::: SELECTED PASSAGE

The English muffin on your breakfast plate was not invented in England. It was invented in Manhattan, in 1880, by a Devonshire-born baker named Samuel Bath Thomas, who arrived in New York in 1874, worked his way through the city’s kitchen economy for six years, saved enough money to buy a bakery at 163 Ninth Avenue in Chelsea, and developed a griddle-cooked bread that he initially called “toaster crumpets.” The name “English muffin” came later, as a marketing clarification for a country that didn’t know what the product was. The crumpets the British knew were softer, more porous, cooked only on one side, and eaten without splitting. Thomas’ creation was categorically different: denser, flat, cooked on both sides on a griddle, designed to be split and toasted. Calling it English was Thomas telling American customers that it was a respectable, Old World thing — not because the British would have recognized it as their own.
Thomas died in 1919. The company he built — S. B. Thomas — eventually passed through George Weston Bakeries and was acquired by Bimbo Bakeries USA in 2010. Annual sales at the time of acquisition were estimated at five hundred million dollars a year. The man who invented a bread that changed the American breakfast table arrived in New York City with nothing and built something that outlasted him by a century and counting.
The Nooks and Crannies Are Structural, Not Decorative
Thomas used a process that produced an unusually irregular crumb structure — the “nooks and crannies” his company still markets on every package. This is the result of a high-hydration dough, leavened with yeast and, in some formulations, assisted by baking powder, then cooked on a low-heat griddle rather than baked in an oven. The controlled temperature and slow cook produce a coarser, more open interior than oven-baked bread. Air pockets form unevenly, creating cavities of different sizes throughout the crumb.
These cavities do actual work. When you split a Thomas’ muffin — or any properly made English muffin — and toast it, the crumb surface exposed by the split is uneven, jagged, and full of small wells. Butter applied to this surface melts into the cavities and is held there by capillary action, the same physical principle that moves water through plant stems. The wells trap the fat. The fat stays in the bread rather than running off the surface. Each bite delivers butter that the toast is holding rather than butter that pooled on a plate.

::::::
::: SUPPLIED INFORMATION

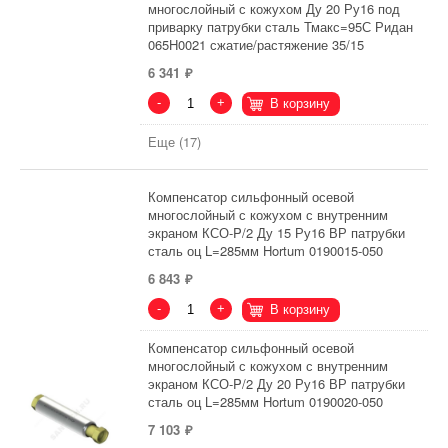
многослойный с кожухом Ду 20 Ру16 под
приварку патрубки сталь Тмакс=95С Ридан
065H0021 сжатие/растяжение 35/15
6 341
-
+
В корзину
Еще (17)
Компенсатор сильфонный осевой
многослойный с кожухом с внутренним
экраном КСО-P/2 Ду 15 Ру16 ВР патрубки
сталь оц L=285мм Hortum 0190015-050
6 843
-
+
В корзину
Компенсатор сильфонный осевой
многослойный с кожухом с внутренним
экраном КСО-P/2 Ду 20 Ру16 ВР патрубки
сталь оц L=285мм Hortum 0190020-050
7 103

::::::

Reproduce the passage on English muffins from the words "These cavities do" through "on a plate.", switching "plant stems" to "paper towels".

-- RESPONSE --
These cavities do actual work. When you split a Thomas’ muffin — or any properly made English muffin — and toast it, the crumb surface exposed by the split is uneven, jagged, and full of small wells. Butter applied to this surface melts into the cavities and is held there by capillary action, the same physical principle that moves water through paper towels. The wells trap the fat. The fat stays in the bread rather than running off the surface. Each bite delivers butter that the toast is holding rather than butter that pooled on a plate.